Making Your Mark
Nathan Was ‘Ere!
That’s what I thought it might mean, doing a PhD. I did this! I made something, and the whole world will know!
…well. My thesis has helped others explore problems, but it didn’t make a huge impact.
If I went back to my old building there would be people who would remember me I think. But if I went to Room 524 there would be no trace of me at all. I would stand in the doorway and smile and say hello, I used to work here, that was my desk and I remember when–
And someone would say, “That’s nice, but we’re trying to work. Can we help you with something?”
I don’t regret doing a PhD. I don’t regret not staying in my field. Doing a PhD is the only way I could have got to where I am now. There are times where I feel I want my thesis to mean more than it does. Sometimes I want having been a part of that university community to mean more than it feels like now.
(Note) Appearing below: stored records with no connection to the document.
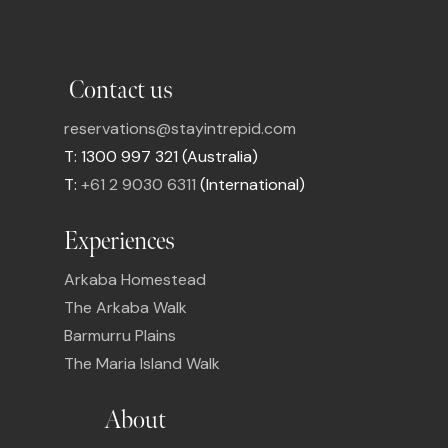
Contact us
reservations@stayintrepid.com
T: 1300 997 321 (Australia)
T:
+61 2 9030 6311
(International)
Experiences
Arkaba Homestead
The Arkaba Walk
Barmurru Plains
The Maria Island Walk
About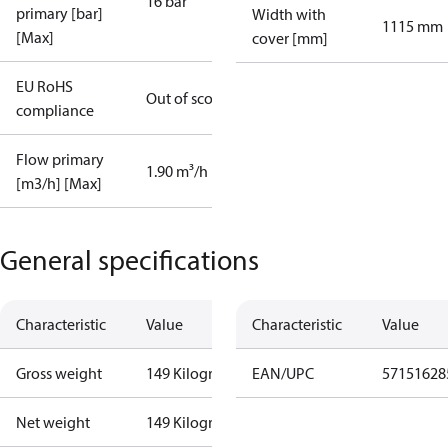
16 bar
primary [bar]
Width with
1115 mm
[Max]
cover [mm]
EU RoHS
Out of scope
compliance
Flow primary
1.90 m³/h
[m3/h] [Max]
General specifications
Characteristic
Value
Characteristic
Value
Gross weight
149 Kilogram
EAN/UPC
57151628
Net weight
149 Kilogram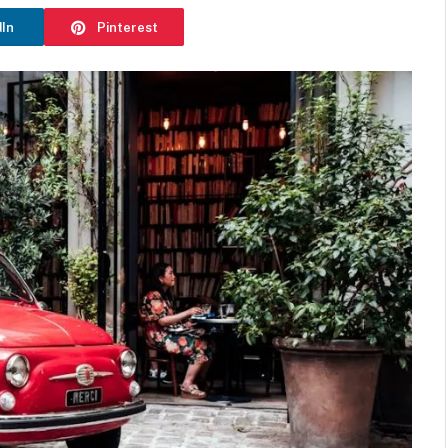
dIn
Pinterest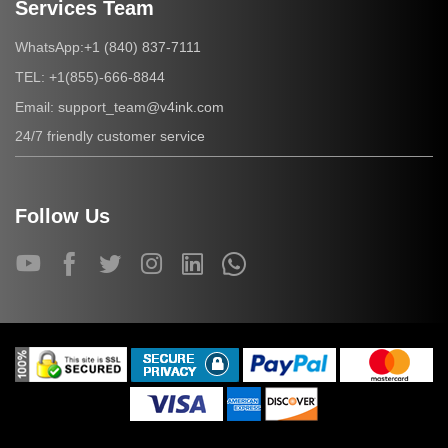
Services Team
+1 (840) 837-7111
WhatsApp:
+1(855)-666-8844
TEL:
support_team@v4ink.com
Email:
24/7 friendly customer service
Follow Us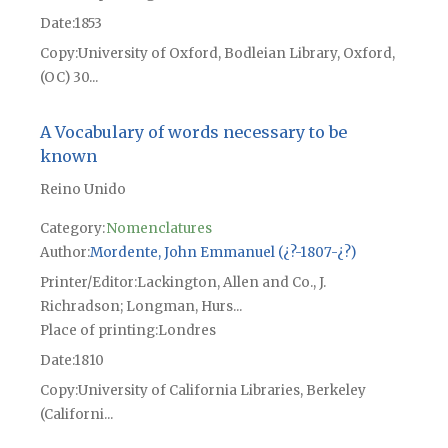
Date
1853
Copy
University of Oxford, Bodleian Library, Oxford,
(OC) 30...
A Vocabulary of words necessary to be
known
Reino Unido
Category:
Nomenclatures
Author
Mordente, John Emmanuel (¿?-1807-¿?)
Printer/Editor
Lackington, Allen and Co., J.
Richradson; Longman, Hurs...
Place of printing
Londres
Date
1810
Copy
University of California Libraries, Berkeley
(Californi...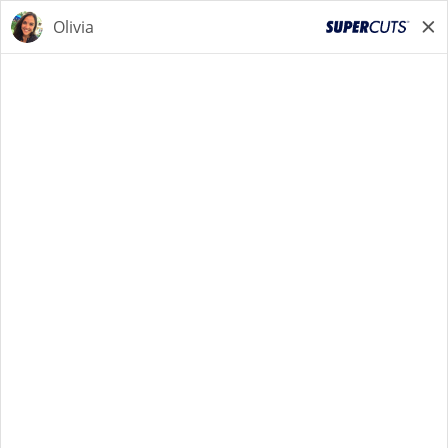
STYLIST
STYLIST
Back to Search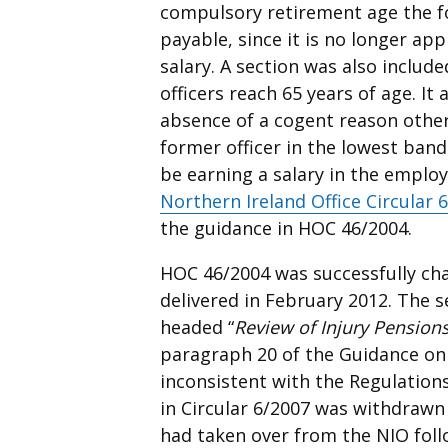
compulsory retirement age the fo
payable, since it is no longer ap
salary. A section was also inclu
officers reach 65 years of age. It
absence of a cogent reason other
former officer in the lowest ban
be earning a salary in the emplo
Northern Ireland Office Circular 
the guidance in HOC 46/2004.
HOC 46/2004 was successfully cha
delivered in February 2012. The s
headed “
Review of Injury Pension
paragraph 20 of the Guidance on
inconsistent with the Regulations
in Circular 6/2007 was withdrawn
had taken over from the NIO foll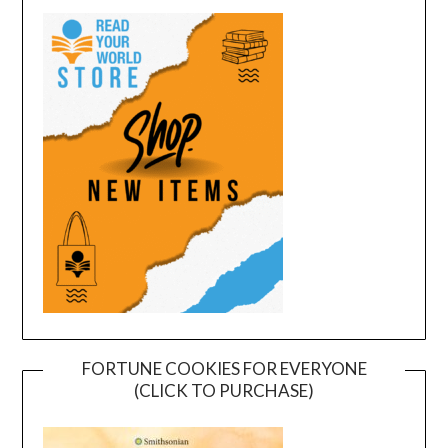
FORTUNE COOKIES FOR EVERYONE
(CLICK TO PURCHASE)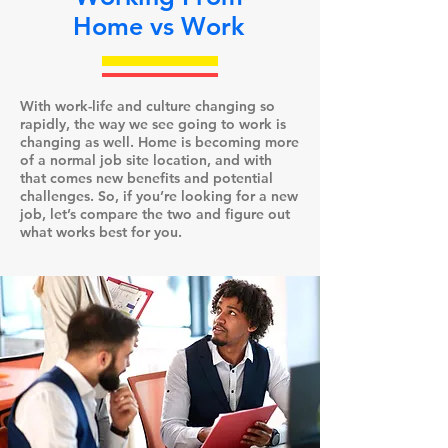
Home vs Work
With work-life and culture changing so
rapidly, the way we see going to work is
changing as well. Home is becoming more
of a normal job site location, and with
that comes new benefits and potential
challenges. So, if you’re looking for a new
job, let’s compare the two and figure out
what works best for you.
But for the most part it is enough.
Regardless of a candidate’s plans, or their involvement with their community, or the impact of their research, I think that graffiti of “I Was ‘Ere!” has to be written across your self first. You have to make it matter to you. It could be that you go on to do more research, or not; you might change the world for a lot of people, or just for a few; but you have to make it matter.
You have to look and see what mark you’ve made on yourself over your PhD, I think, before you can decide what to do with it afterwards.
So if your viva is soon, what does your PhD mean to you? Why does it matter? And where are you going next?